Another great way to increase anaerobic endurance is weight training with super high reps (50-100). I devote one day a week to 1 set of super high reps on the deadlift, overhead squat, and bench press (do pushups to start out with until you can do 100 and then start loading it). I tried to do overhead presses, but it tore my shoulders up so I switched from regular squats to overhead to statically work my shoulders. I have been doing this for over a year and my anaerobic endurance has never been better.

Balle,

I think the best way to exist at two ends of the fitness spectrum is to simply periodize your training.
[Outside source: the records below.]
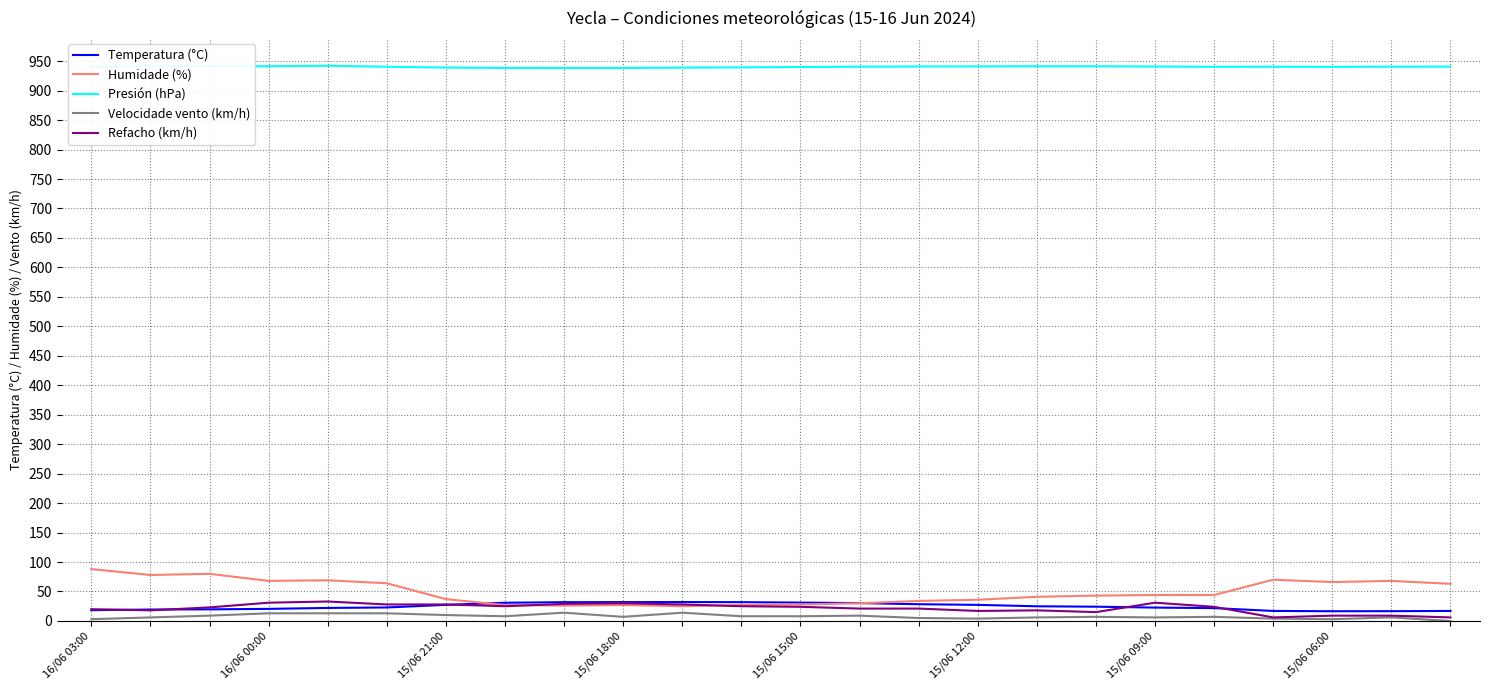

What is the maximum value shown in the chart?

942.2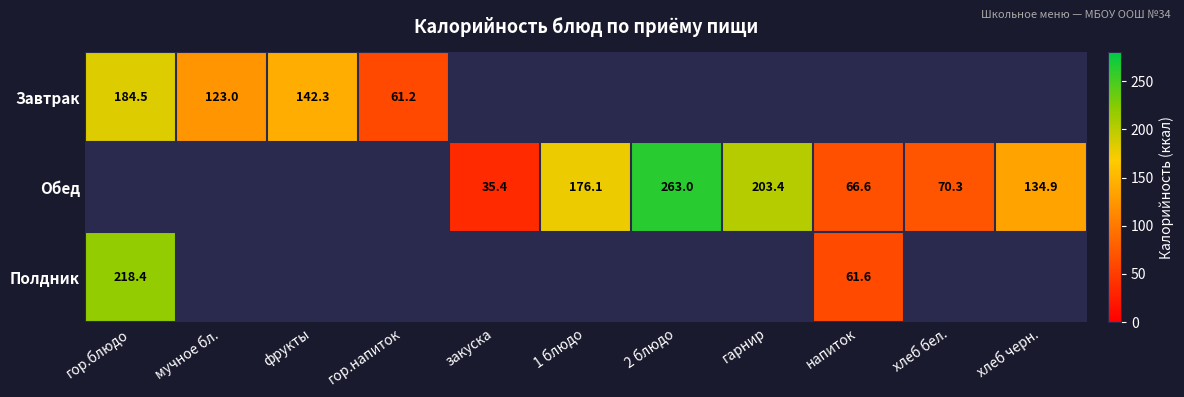

Is the value of Завтрак at гор.напиток greater than the value of Обед at гор.блюдо?

No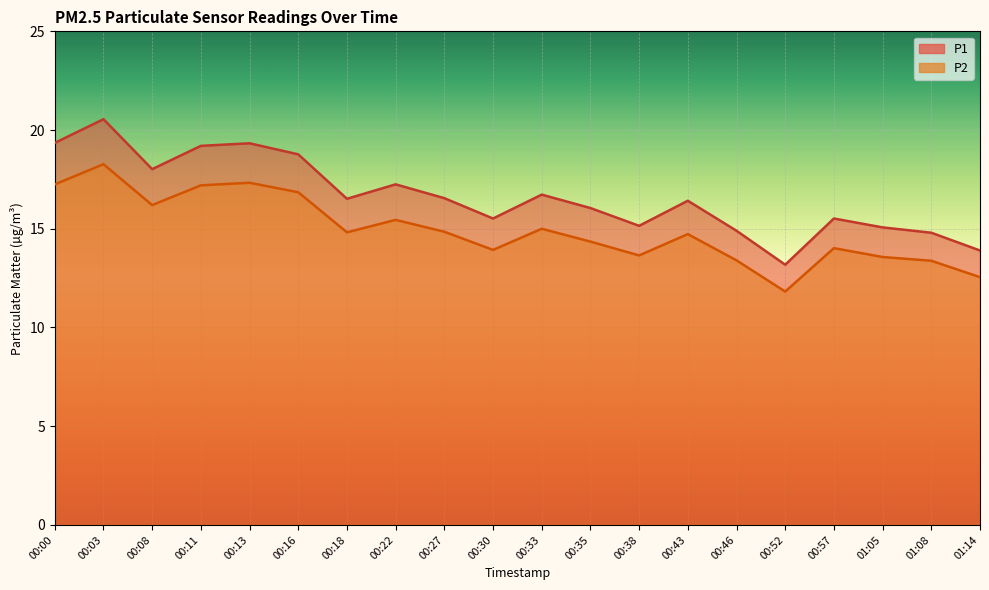

Reading left to right, what are all the values shown in this chart?

P1: 19.4	20.6	18.0	19.2	19.3	18.8	16.5	17.2	16.6	15.5	16.7	16.1	15.2	16.4	14.9	13.2	15.5	15.1	14.8	13.9
P2: 17.2	18.3	16.2	17.2	17.3	16.9	14.8	15.4	14.8	13.9	15.0	14.3	13.7	14.7	13.4	11.8	14.0	13.6	13.4	12.6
Hopefully you have a rubgy season, an off season, a rowing seasin, then another off season.

So one way to do it would be:

  1. Off-season 1: Focus on strength training, do 1-2 long rows for maintenance
  2. Rugby season: sport specific training
  3. Off-season 2: Focus on building endurance, do 1-2 short strength training sessions for maintenance
  4. Rowing season: sport specific training

I was a distance runner clicking off 16:00 5ks and 2:32 marathon weighing 140-145lbs at 5’5.5". Since November I’ve put on close to 20lbs of lean mass. As first I was still running 15-25 miles a week and still gaining weight. I then switched to mostly cycling as a means of commuting to work and running less. Anytime I run these days I still am able to jog along around 7:00-7:30 pace per mile vs 6:30-7:00 when I was a “runner”. I haven’t run a race since last September but I still think I can break 17:00 for a 5k even 20lbs heavier. Lesson: It takes very little to actually maintain what you’ve gained.

Now, if you are doing both at the same time you could do some sort of conjugate training:

Week 1: Rugby focus + strength training; Maintenance work for rowing endurance and skill.
Week 2: Rowing focus + endurance; Maintenance work for rugby strength and skill.
Week 3: Moderate deload; light work for strength, endurance and skill

So, week 1 you may strength train 3 days a week for 60 minutes. Focus on your rugby training. Then 1-2 days you would focus on rowing but using less volume and the same intensity (ie: 50% of the volume you usually do for rowing)

Week 2 you would switch it. Strength train only once that week for 30-60 minutes then focus on the endurance and rowing.

Week 3 you split the training evenly between strength and endurance but lower the volume. 3 days of 30 minute strength training, 3 days of 50% of your usual rowing training. 1 rest day.

Ultimately you will not be able to maximize BOTH endurance and strength. You will not find a 2:10 marathoner who can deadlift 500lbs and you will not find a 500lb deadlifter who can run a 2:10 marathon. At least not in the same training period.

You can however have an interesting life as a sports athlete as few people choose to try and be good at both ends of the spectrum.